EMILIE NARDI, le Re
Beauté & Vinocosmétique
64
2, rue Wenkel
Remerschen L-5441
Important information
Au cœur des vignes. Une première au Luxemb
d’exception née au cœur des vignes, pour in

——

- _What is expected_: Which lines above contain the word "vignes"? Copy each one.

- _Answer area_:
Au cœur des vignes. Une première au Luxemb
d’exception née au cœur des vignes, pour in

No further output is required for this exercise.